#### [WHAT YOU ARE ASKED TO DO]
Can you repeat the entries below with every "Besøg webshop" replaced by "Gå til webshop" and everything else unchanged? Leave the pictures out of your answer.

==== DATA SHOWN

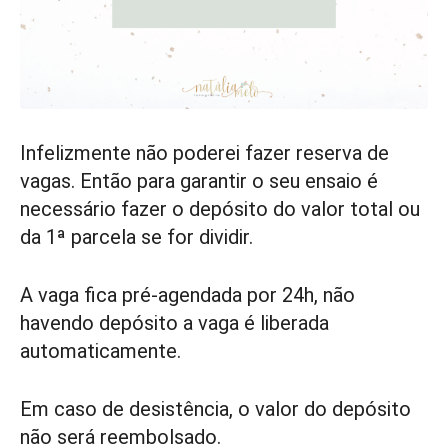
Infelizmente não poderei fazer reserva de
vagas. Então para garantir o seu ensaio é
necessário fazer o depósito do valor total ou
da 1ª parcela se for dividir.
A vaga fica pré-agendada por 24h, não
havendo depósito a vaga é liberada
automaticamente.
Em caso de desistência, o valor do depósito
não será reembolsado.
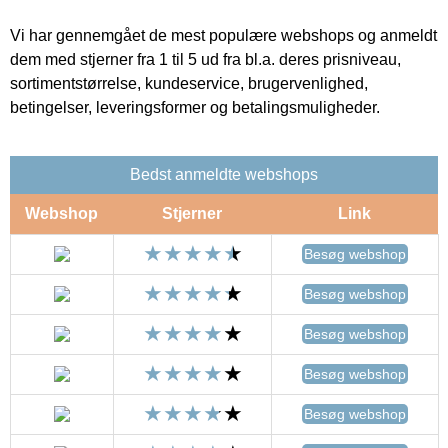
Vi har gennemgået de mest populære webshops og anmeldt
dem med stjerner fra 1 til 5 ud fra bl.a. deres prisniveau,
sortimentstørrelse, kundeservice, brugervenlighed,
betingelser, leveringsformer og betalingsmuligheder.
Bedst anmeldte webshops
Webshop
Stjerner
Link
Besøg webshop
Besøg webshop
Besøg webshop
Besøg webshop
Besøg webshop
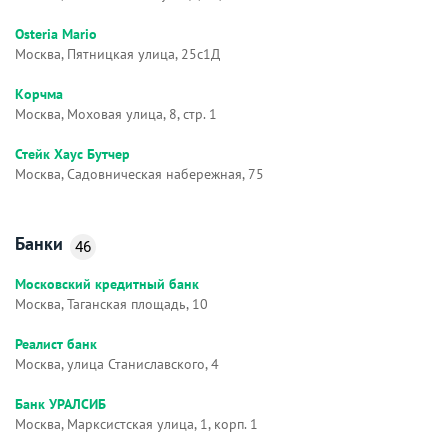
Osteria Mario
Москва, Пятницкая улица, 25с1Д
Корчма
Москва, Моховая улица, 8, стр. 1
Стейк Хаус Бутчер
Москва, Садовническая набережная, 75
Банки
46
Московский кредитный банк
Москва, Таганская площадь, 10
Реалист банк
Москва, улица Станиславского, 4
Банк УРАЛСИБ
Москва, Марксистская улица, 1, корп. 1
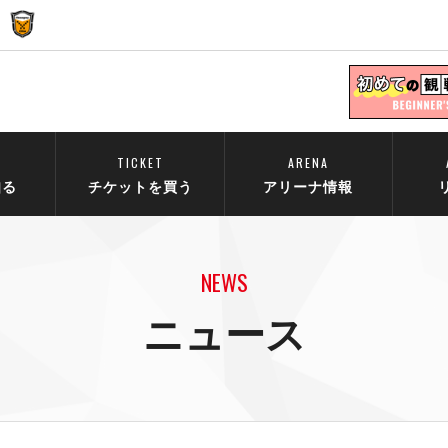
TICKET
ARENA
知る
チケットを買う
アリーナ情報
NEWS
ニュース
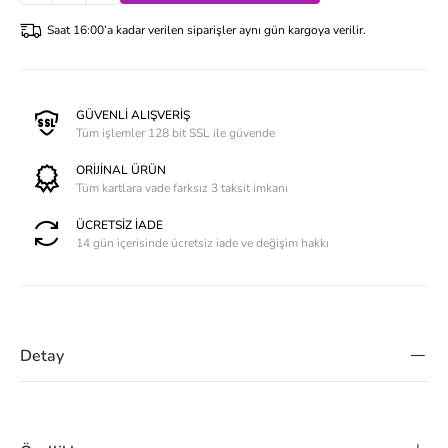
Saat 16:00’a kadar verilen siparişler aynı gün kargoya verilir.
GÜVENLİ ALIŞVERİŞ
Tüm işlemler 128 bit SSL ile güvende
ORİJİNAL ÜRÜN
Tüm kartlara vade farksız 3 taksit imkanı
ÜCRETSİZ İADE
14 gün içerisinde ücretsiz iade ve değişim hakkı
Detay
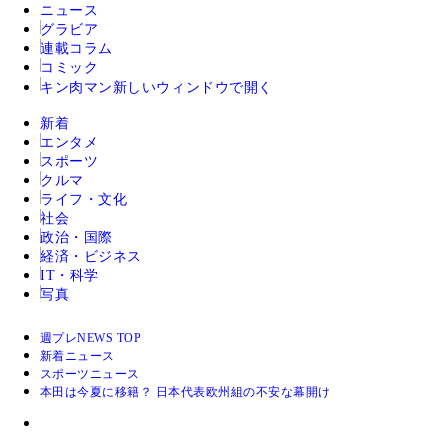
ニュース
グラビア
連載コラム
コミック
キン肉マン
新しいウィンドウで開く
新着
エンタメ
スポーツ
クルマ
ライフ・文化
社会
政治・国際
経済・ビジネス
IT・科学
写真
週プレNEWS TOP
新着ニュース
スポーツニュース
本田は今夏に移籍？ 日本代表欧州組の不安な幕開け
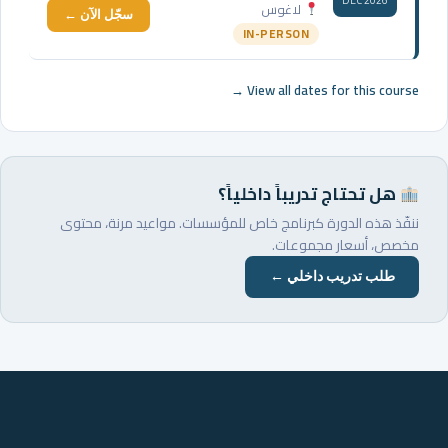
DEC 2026
لاغوس
سجّل الآن ←
IN-PERSON
View all dates for this course →
هل تحتاج تدريباً داخلياً؟
ننفّذ هذه الدورة كبرنامج خاص للمؤسسات. مواعيد مرنة، محتوى
مخصص، أسعار مجموعات.
طلب تدريب داخلي ←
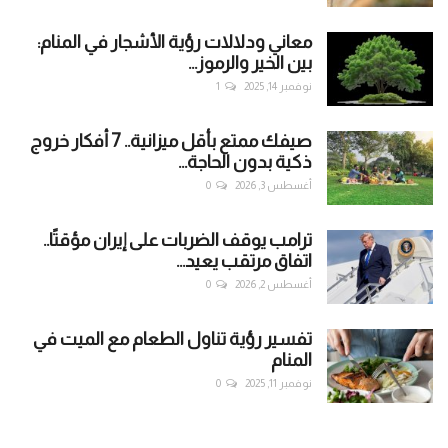
معاني ودلالات رؤية الأشجار في المنام:
بين الخير والرموز...
نوفمبر 14, 2025
1
صيفك ممتع بأقل ميزانية.. 7 أفكار خروج
ذكية بدون الحاجة...
أغسطس 3, 2026
0
ترامب يوقف الضربات على إيران مؤقتًا..
اتفاق مرتقب يعيد...
أغسطس 2, 2026
0
تفسير رؤية تناول الطعام مع الميت في
المنام
نوفمبر 11, 2025
0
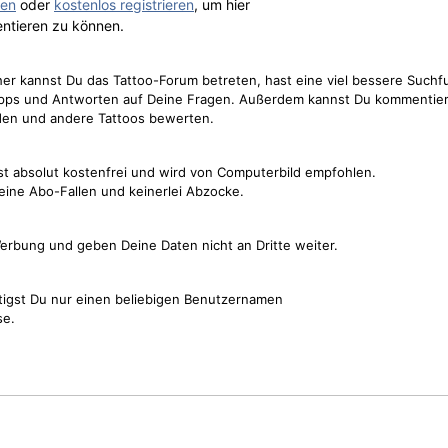
gen
oder
kostenlos registrieren
, um hier
ntieren zu können.
cher kannst Du das Tattoo-Forum betreten, hast eine viel bessere Suchf
Tipps und Antworten auf Deine Fragen. Außerdem kannst Du kommentier
den und andere Tattoos bewerten.
st absolut kostenfrei und wird von Computerbild empfohlen.
keine Abo-Fallen und keinerlei Abzocke.
erbung und geben Deine Daten nicht an Dritte weiter.
tigst Du nur einen beliebigen Benutzernamen
se.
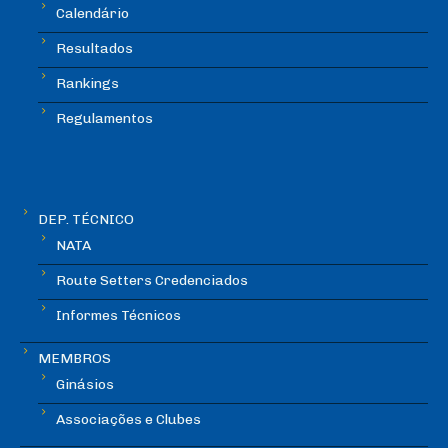
Calendário
Resultados
Rankings
Regulamentos
DEP. TÉCNICO
NATA
Route Setters Credenciados
Informes Técnicos
MEMBROS
Ginásios
Associações e Clubes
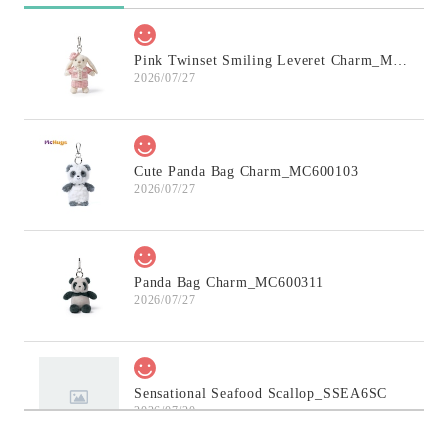
Pink Twinset Smiling Leveret Charm_MC600145
2026/07/27
Cute Panda Bag Charm_MC600103
2026/07/27
Panda Bag Charm_MC600311
2026/07/27
Sensational Seafood Scallop_SSEA6SC
2026/07/20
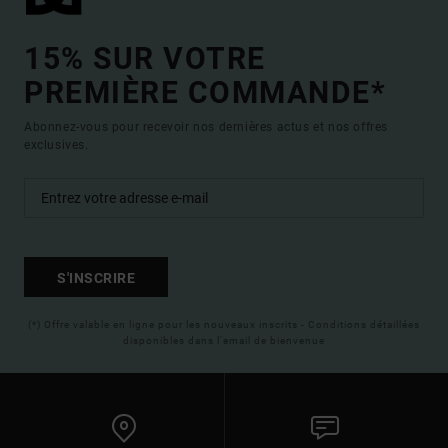
15% SUR VOTRE
PREMIÈRE COMMANDE*
Abonnez-vous pour recevoir nos dernières actus et nos offres
exclusives.
S'INSCRIRE
(*) Offre valable en ligne pour les nouveaux inscrits - Conditions détaillées
disponibles dans l'email de bienvenue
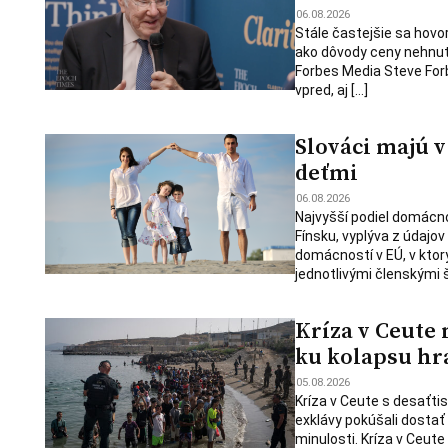
06.08.2026
Stále častejšie sa hovo
ako dôvody ceny nehnute
Forbes Media Steve Forbe
vpred, aj […]
Slováci majú v
deťmi
06.08.2026
Najvyšší podiel domácnos
Fínsku, vyplýva z údajo
domácností v EÚ, v ktorý
jednotlivými členskými 
Kríza v Ceute
ku kolapsu hr
05.08.2026
Kríza v Ceute s desaťtis
exklávy pokúšali dostať
minulosti. Kríza v Ceute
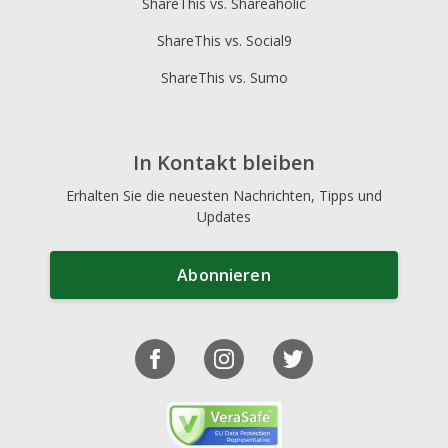
ShareThis vs. Shareaholic
ShareThis vs. Social9
ShareThis vs. Sumo
In Kontakt bleiben
Erhalten Sie die neuesten Nachrichten, Tipps und
Updates
Abonnieren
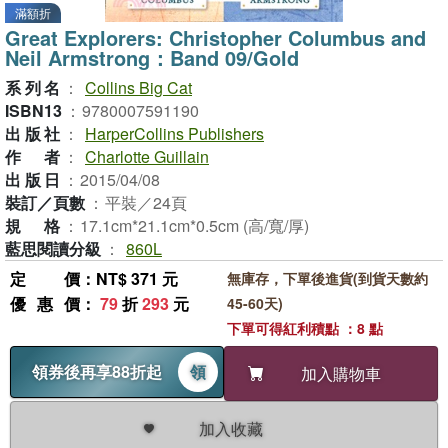
滿額折
Great Explorers: Christopher Columbus and
Neil Armstrong：Band 09/Gold
系列名
：
Collins Big Cat
ISBN13
：
9780007591190
出版社
：
HarperCollins Publishers
作者
：
Charlotte Guillain
出版日
：
2015/04/08
裝訂／頁數
：
平裝／24頁
規格
：
17.1cm*21.1cm*0.5cm (高/寬/厚)
藍思閱讀分級
：
860L
定價
：NT$ 371 元
無庫存，下單後進貨(到貨天數約
優惠價
：
79
折
293
元
45-60天)
下單可得紅利積點 ：8 點
領券後再享88折起
領
加入購物車
加入收藏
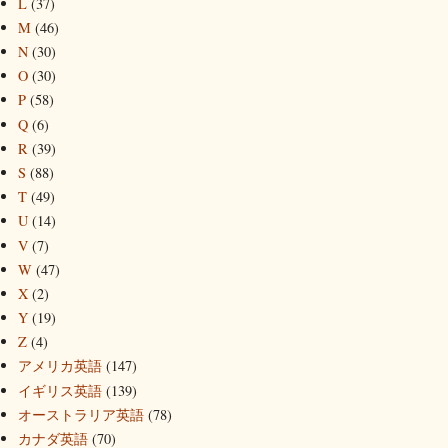
L
(37)
M
(46)
N
(30)
O
(30)
P
(58)
Q
(6)
R
(39)
S
(88)
T
(49)
U
(14)
V
(7)
W
(47)
X
(2)
Y
(19)
Z
(4)
アメリカ英語
(147)
イギリス英語
(139)
オーストラリア英語
(78)
カナダ英語
(70)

========

#### [RESULT OF THE TASK]
Infelizmente não poderei fazer reserva de
vagas. Então para garantir o seu ensaio é
necessário fazer o depósito do valor total ou
da 1ª parcela se for dividir.
A vaga fica pré-agendada por 24h, não
havendo depósito a vaga é liberada
automaticamente.
Em caso de desistência, o valor do depósito
não será reembolsado.
Vi har gennemgået de mest populære webshops og anmeldt
dem med stjerner fra 1 til 5 ud fra bl.a. deres prisniveau,
sortimentstørrelse, kundeservice, brugervenlighed,
betingelser, leveringsformer og betalingsmuligheder.
Bedst anmeldte webshops
Webshop
Stjerner
Link
Gå til webshop
Gå til webshop
Gå til webshop
Gå til webshop
Gå til webshop
Osteria Mario
Москва, Пятницкая улица, 25с1Д
Корчма
Москва, Моховая улица, 8, стр. 1
Стейк Хаус Бутчер
Москва, Садовническая набережная, 75
Банки
46
Московский кредитный банк
Москва, Таганская площадь, 10
Реалист банк
Москва, улица Станиславского, 4
Банк УРАЛСИБ
Москва, Марксистская улица, 1, корп. 1
TICKET
ARENA
知る
チケットを買う
アリーナ情報
NEWS
ニュース
Saat 16:00’a kadar verilen siparişler aynı gün kargoya verilir.
GÜVENLİ ALIŞVERİŞ
Tüm işlemler 128 bit SSL ile güvende
ORİJİNAL ÜRÜN
Tüm kartlara vade farksız 3 taksit imkanı
ÜCRETSİZ İADE
14 gün içerisinde ücretsiz iade ve değişim hakkı
Detay
ニュース
グラビア
連載コラム
コミック
キン肉マン
新しいウィンドウで開く
新着
エンタメ
スポーツ
クルマ
ライフ・文化
社会
政治・国際
経済・ビジネス
IT・科学
写真
週プレNEWS TOP
新着ニュース
スポーツニュース
本田は今夏に移籍？ 日本代表欧州組の不安な幕開け
DEC 2026
لاغوس
سجّل الآن ←
IN-PERSON
View all dates for this course →
هل تحتاج تدريباً داخلياً؟
ننفّذ هذه الدورة كبرنامج خاص للمؤسسات. مواعيد مرنة، محتوى
مخصص، أسعار مجموعات.
طلب تدريب داخلي ←
معاني ودلالات رؤية الأشجار في المنام:
بين الخير والرموز...
نوفمبر 14, 2025
1
صيفك ممتع بأقل ميزانية.. 7 أفكار خروج
ذكية بدون الحاجة...
أغسطس 3, 2026
0
ترامب يوقف الضربات على إيران مؤقتًا..
اتفاق مرتقب يعيد...
أغسطس 2, 2026
0
تفسير رؤية تناول الطعام مع الميت في
المنام
نوفمبر 11, 2025
0
gen
oder
kostenlos registrieren
, um hier
ntieren zu können.
cher kannst Du das Tattoo-Forum betreten, hast eine viel bessere Suchf
Tipps und Antworten auf Deine Fragen. Außerdem kannst Du kommentier
den und andere Tattoos bewerten.
st absolut kostenfrei und wird von Computerbild empfohlen.
keine Abo-Fallen und keinerlei Abzocke.
erbung und geben Deine Daten nicht an Dritte weiter.
tigst Du nur einen beliebigen Benutzernamen
se.
Calendário
Resultados
Rankings
Regulamentos
DEP. TÉCNICO
NATA
Route Setters Credenciados
Informes Técnicos
MEMBROS
Ginásios
Associações e Clubes
Pink Twinset Smiling Leveret Charm_MC600145
2026/07/27
Cute Panda Bag Charm_MC600103
2026/07/27
Panda Bag Charm_MC600311
2026/07/27
Sensational Seafood Scallop_SSEA6SC
2026/07/20
15% SUR VOTRE
PREMIÈRE COMMANDE*
Abonnez-vous pour recevoir nos dernières actus et nos offres
exclusives.
S'INSCRIRE
(*) Offre valable en ligne pour les nouveaux inscrits - Conditions détaillées
disponibles dans l'email de bienvenue
06.08.2026
Stále častejšie sa hovo
ako dôvody ceny nehnute
Forbes Media Steve Forbe
vpred, aj […]
Slováci majú v
deťmi
06.08.2026
Najvyšší podiel domácnos
Fínsku, vyplýva z údajo
domácností v EÚ, v ktorý
jednotlivými členskými 
Kríza v Ceute
ku kolapsu hr
05.08.2026
Kríza v Ceute s desaťtis
exklávy pokúšali dostať
minulosti. Kríza v Ceute
ShareThis vs. Shareaholic
ShareThis vs. Social9
ShareThis vs. Sumo
In Kontakt bleiben
Erhalten Sie die neuesten Nachrichten, Tipps und
Updates
Abonnieren
滿額折
Great Explorers: Christopher Columbus and
Neil Armstrong：Band 09/Gold
系列名
：
Collins Big Cat
ISBN13
：
9780007591190
出版社
：
HarperCollins Publishers
作者
：
Charlotte Guillain
出版日
：
2015/04/08
裝訂／頁數
：
平裝／24頁
規格
：
17.1cm*21.1cm*0.5cm (高/寬/厚)
藍思閱讀分級
：
860L
定價
：NT$ 371 元
無庫存，下單後進貨(到貨天數約
優惠價
：
79
折
293
元
45-60天)
下單可得紅利積點 ：8 點
領券後再享88折起
領
加入購物車
加入收藏
L
(37)
M
(46)
N
(30)
O
(30)
P
(58)
Q
(6)
R
(39)
S
(88)
T
(49)
U
(14)
V
(7)
W
(47)
X
(2)
Y
(19)
Z
(4)
アメリカ英語
(147)
イギリス英語
(139)
オーストラリア英語
(78)
カナダ英語
(70)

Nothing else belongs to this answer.